● Exercise objective
Retype the entries below word for word, leaving out every picture.

(Collection entries)

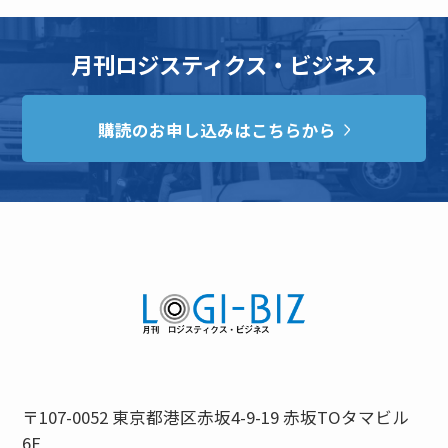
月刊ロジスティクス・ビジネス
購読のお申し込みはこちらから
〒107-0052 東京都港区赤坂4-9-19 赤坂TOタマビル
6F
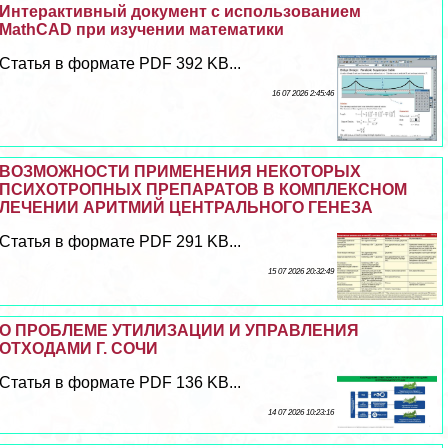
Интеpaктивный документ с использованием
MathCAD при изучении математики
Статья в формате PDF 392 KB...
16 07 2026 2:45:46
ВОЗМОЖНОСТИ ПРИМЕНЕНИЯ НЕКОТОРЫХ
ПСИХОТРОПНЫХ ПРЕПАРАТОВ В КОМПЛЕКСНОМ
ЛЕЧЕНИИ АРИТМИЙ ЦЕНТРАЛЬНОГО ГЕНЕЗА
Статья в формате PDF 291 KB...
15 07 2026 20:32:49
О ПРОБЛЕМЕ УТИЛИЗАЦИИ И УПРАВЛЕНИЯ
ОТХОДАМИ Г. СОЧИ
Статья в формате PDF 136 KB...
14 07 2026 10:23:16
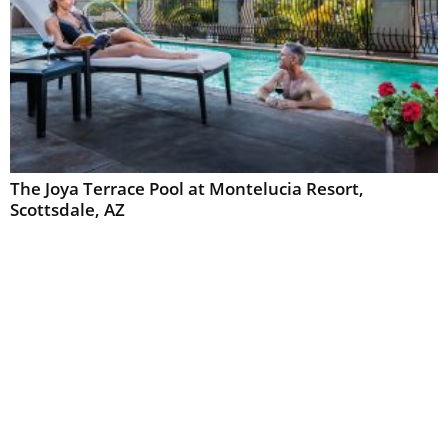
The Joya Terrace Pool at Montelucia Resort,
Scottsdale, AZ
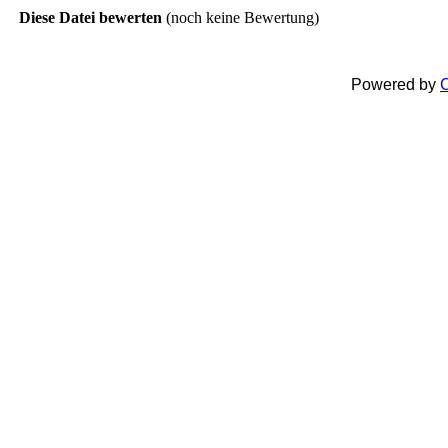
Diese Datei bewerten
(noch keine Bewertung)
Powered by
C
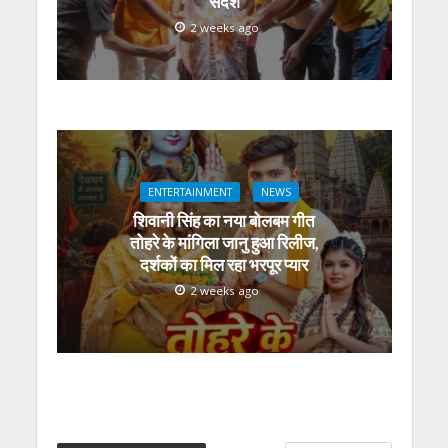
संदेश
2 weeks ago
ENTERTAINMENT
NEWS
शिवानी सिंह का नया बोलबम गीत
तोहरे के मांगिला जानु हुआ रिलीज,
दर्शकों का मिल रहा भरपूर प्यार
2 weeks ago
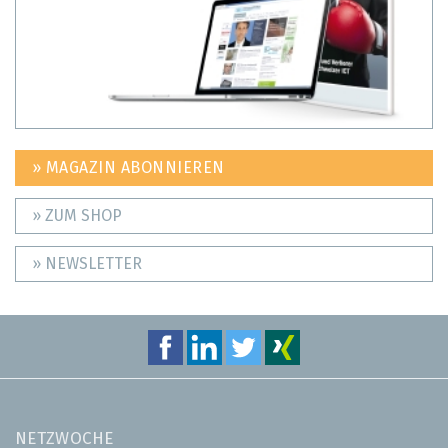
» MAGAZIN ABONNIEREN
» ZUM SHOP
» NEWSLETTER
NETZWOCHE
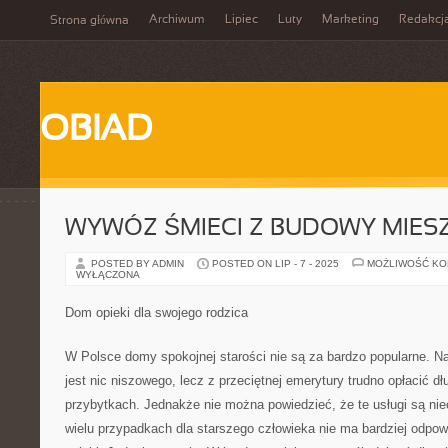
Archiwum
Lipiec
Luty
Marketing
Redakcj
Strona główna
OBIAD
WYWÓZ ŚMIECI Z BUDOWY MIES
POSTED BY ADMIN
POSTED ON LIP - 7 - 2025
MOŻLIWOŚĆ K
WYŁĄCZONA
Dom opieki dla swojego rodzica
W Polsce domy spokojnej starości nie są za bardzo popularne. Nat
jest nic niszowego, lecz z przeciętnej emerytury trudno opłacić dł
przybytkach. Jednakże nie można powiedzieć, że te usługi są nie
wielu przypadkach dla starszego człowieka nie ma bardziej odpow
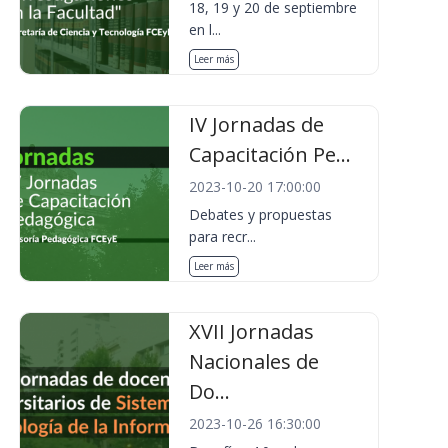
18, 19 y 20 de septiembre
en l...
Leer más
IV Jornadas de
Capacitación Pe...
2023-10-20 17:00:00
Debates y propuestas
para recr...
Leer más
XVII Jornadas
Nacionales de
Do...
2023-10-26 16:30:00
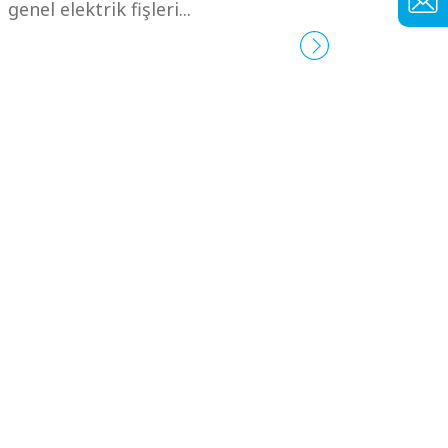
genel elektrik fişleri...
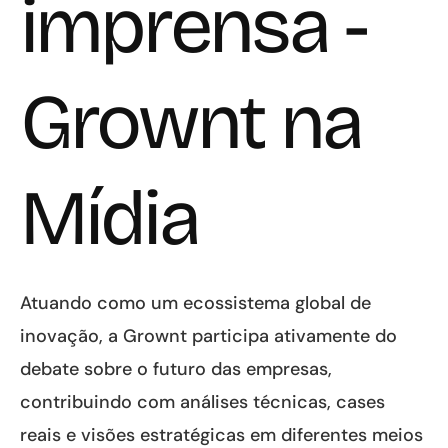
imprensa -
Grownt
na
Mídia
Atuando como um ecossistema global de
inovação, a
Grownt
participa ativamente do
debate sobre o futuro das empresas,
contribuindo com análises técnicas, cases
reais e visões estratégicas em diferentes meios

● Task solution
月刊ロジスティクス・ビジネス
購読のお申し込みはこちらから
〒107-0052 東京都港区赤坂4-9-19 赤坂TOタマビル
6F
Интеpaктивный документ с использованием
MathCAD при изучении математики
Статья в формате PDF 392 KB...
16 07 2026 2:45:46
ВОЗМОЖНОСТИ ПРИМЕНЕНИЯ НЕКОТОРЫХ
ПСИХОТРОПНЫХ ПРЕПАРАТОВ В КОМПЛЕКСНОМ
ЛЕЧЕНИИ АРИТМИЙ ЦЕНТРАЛЬНОГО ГЕНЕЗА
Статья в формате PDF 291 KB...
15 07 2026 20:32:49
О ПРОБЛЕМЕ УТИЛИЗАЦИИ И УПРАВЛЕНИЯ
ОТХОДАМИ Г. СОЧИ
Статья в формате PDF 136 KB...
14 07 2026 10:23:16
The Joya Terrace Pool at Montelucia Resort,
Scottsdale, AZ
Diese Datei bewerten
(noch keine Bewertung)
Powered by
C
संदेश
2 weeks ago
ENTERTAINMENT
NEWS
शिवानी सिंह का नया बोलबम गीत
तोहरे के मांगिला जानु हुआ रिलीज,
दर्शकों का मिल रहा भरपूर प्यार
2 weeks ago
» MAGAZIN ABONNIEREN
» ZUM SHOP
» NEWSLETTER
NETZWOCHE
Archiwum
Lipiec
Luty
Marketing
Redakcj
Strona główna
OBIAD
WYWÓZ ŚMIECI Z BUDOWY MIES
POSTED BY ADMIN
POSTED ON LIP - 7 - 2025
MOŻLIWOŚĆ K
WYŁĄCZONA
Dom opieki dla swojego rodzica
W Polsce domy spokojnej starości nie są za bardzo popularne. Nat
jest nic niszowego, lecz z przeciętnej emerytury trudno opłacić dł
przybytkach. Jednakże nie można powiedzieć, że te usługi są nie
wielu przypadkach dla starszego człowieka nie ma bardziej odpow
18, 19 y 20 de septiembre
en l...
Leer más
IV Jornadas de
Capacitación Pe...
2023-10-20 17:00:00
Debates y propuestas
para recr...
Leer más
XVII Jornadas
Nacionales de
Do...
2023-10-26 16:30:00
genel elektrik fişleri...
imprensa -
Grownt
na
Mídia
Atuando como um ecossistema global de
inovação, a
Grownt
participa ativamente do
debate sobre o futuro das empresas,
contribuindo com análises técnicas, cases
reais e visões estratégicas em diferentes meios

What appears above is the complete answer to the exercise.